Source extract
------------------------------------------------
In March 2000, a jury returned a unanimous verdict in our favor and awarded Integra $15.0 million in damages, finding that Merck KGaA had willfully infringed and induced the infringement of our patents. The Trial Court dismissed Scripps and Dr. Cheresh from the case.

In October 2000, the Trial Court entered judgment in our favor and against Merck KGaA in the case. In entering the judgment, the Trial Court also granted to us pre-judgment interest of $1.4 million, bringing the total award to $16.4 million, plus post-judgment interest. Merck KGaA filed various post-trial motions requesting a judgment as a matter of law notwithstanding the verdict or a new trial, in each case regarding infringement, invalidity and damages. In September 2001, the Trial Court entered orders in favor of Integra and against Merck KGaA on the final post-judgment motions in the case, and denied Merck KGaA's motions for judgment as a matter of law and for a new trial.
------------------------------------------------
Supplied material
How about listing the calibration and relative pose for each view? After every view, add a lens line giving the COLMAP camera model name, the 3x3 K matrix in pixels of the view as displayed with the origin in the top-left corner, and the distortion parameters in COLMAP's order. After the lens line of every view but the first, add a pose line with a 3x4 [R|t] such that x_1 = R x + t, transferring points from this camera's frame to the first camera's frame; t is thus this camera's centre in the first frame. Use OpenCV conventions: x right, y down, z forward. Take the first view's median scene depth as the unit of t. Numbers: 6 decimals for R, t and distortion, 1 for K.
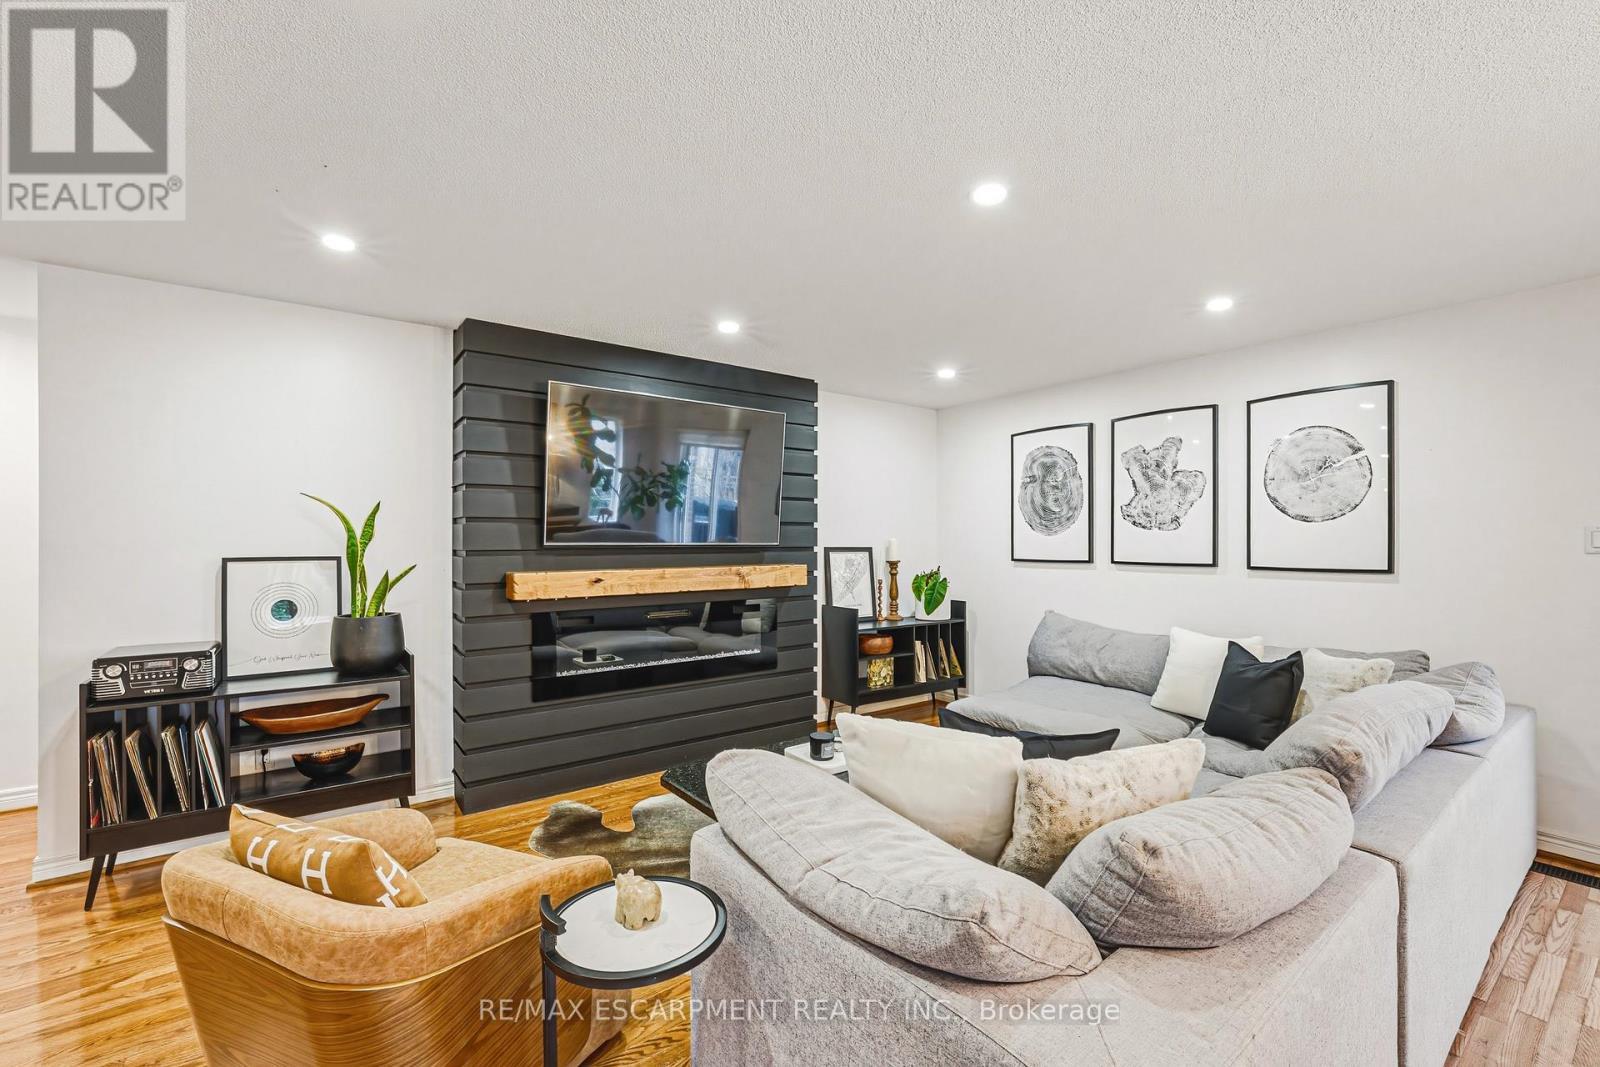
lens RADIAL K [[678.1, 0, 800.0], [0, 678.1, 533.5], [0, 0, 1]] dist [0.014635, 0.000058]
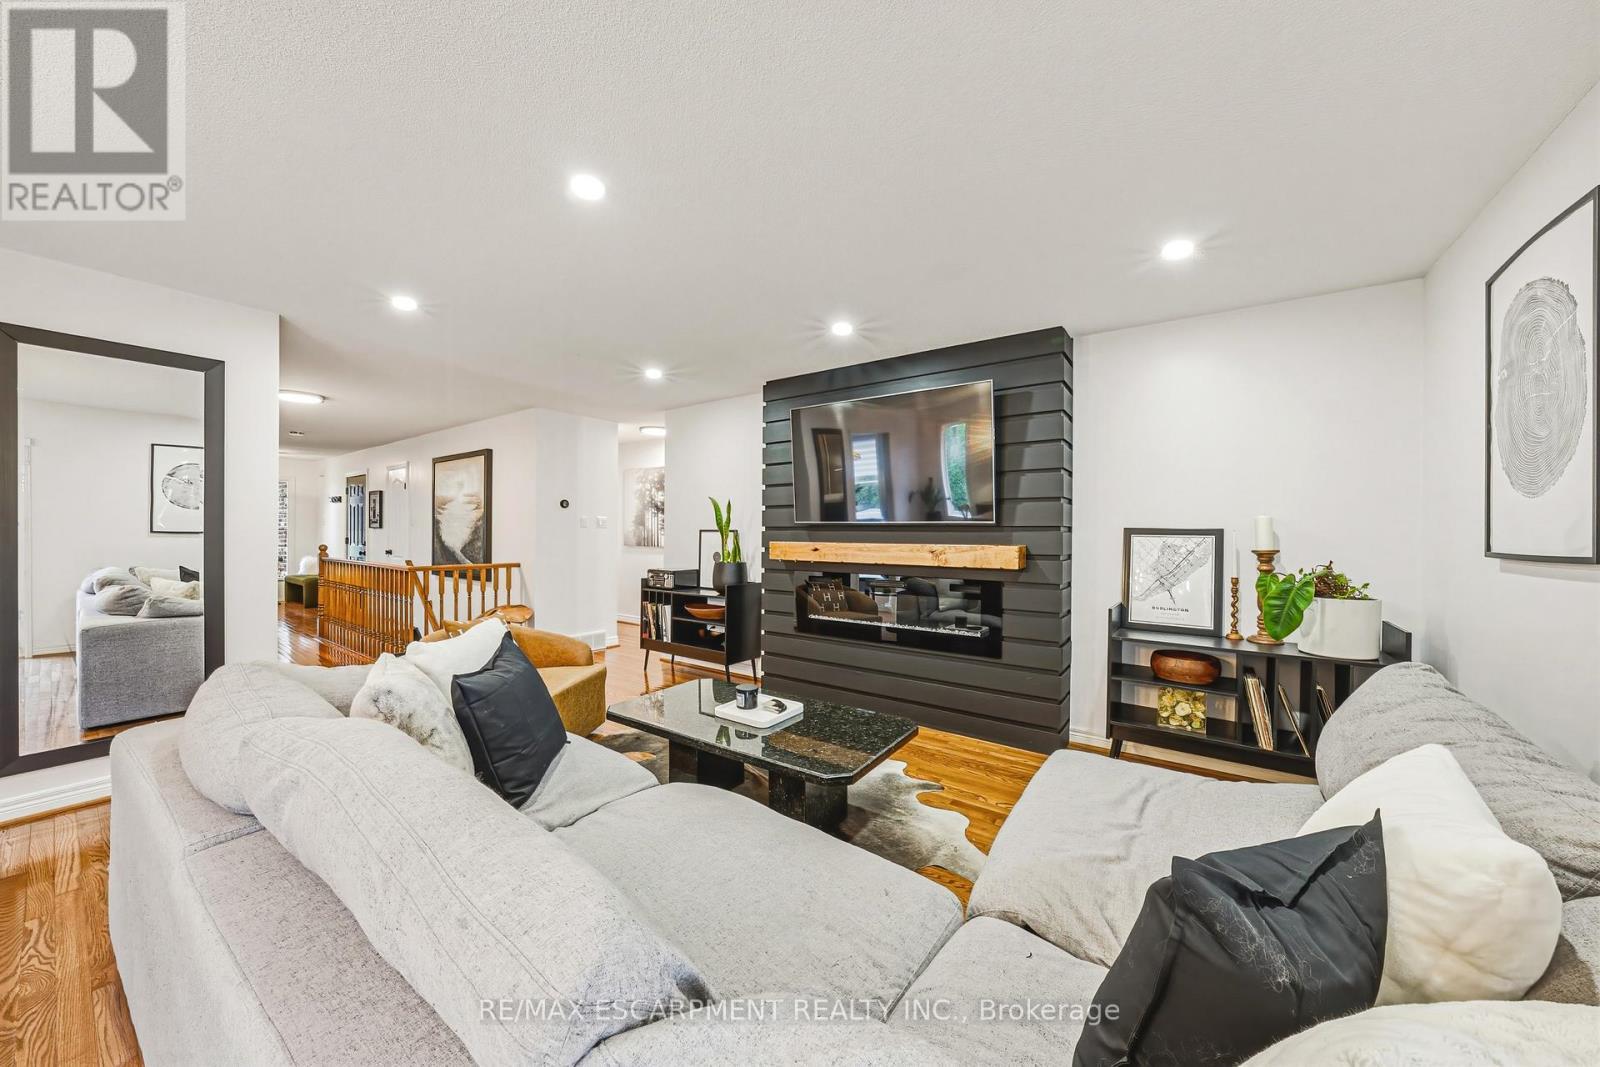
------------------------------------------------
Exercises
[1] Do the following statements agree with the litigation excerpt? For each, answer yes or no and quote the words of the excerpt that decide it. (a) The jury awarded Integra $16.4 million in damages. (b) Scripps and Dr. Cheresh were dismissed from the case by the Trial Court. (c) In September 2001, the Trial Court granted Merck KGaA a new trial.
[2] Write out everything in the litigation excerpt from "In March 2000, a" down to "from the case.".

Solutions to the tasks
[1]
(a) No: "awarded Integra $15.0 million in damages"
(b) Yes: "The Trial Court dismissed Scripps and Dr. Cheresh from the case."
(c) No: "denied Merck KGaA's motions for judgment as a matter of law and for a new trial"

[2]
In March 2000, a jury returned a unanimous verdict in our favor and awarded Integra $15.0 million in damages, finding that Merck KGaA had willfully infringed and induced the infringement of our patents. The Trial Court dismissed Scripps and Dr. Cheresh from the case.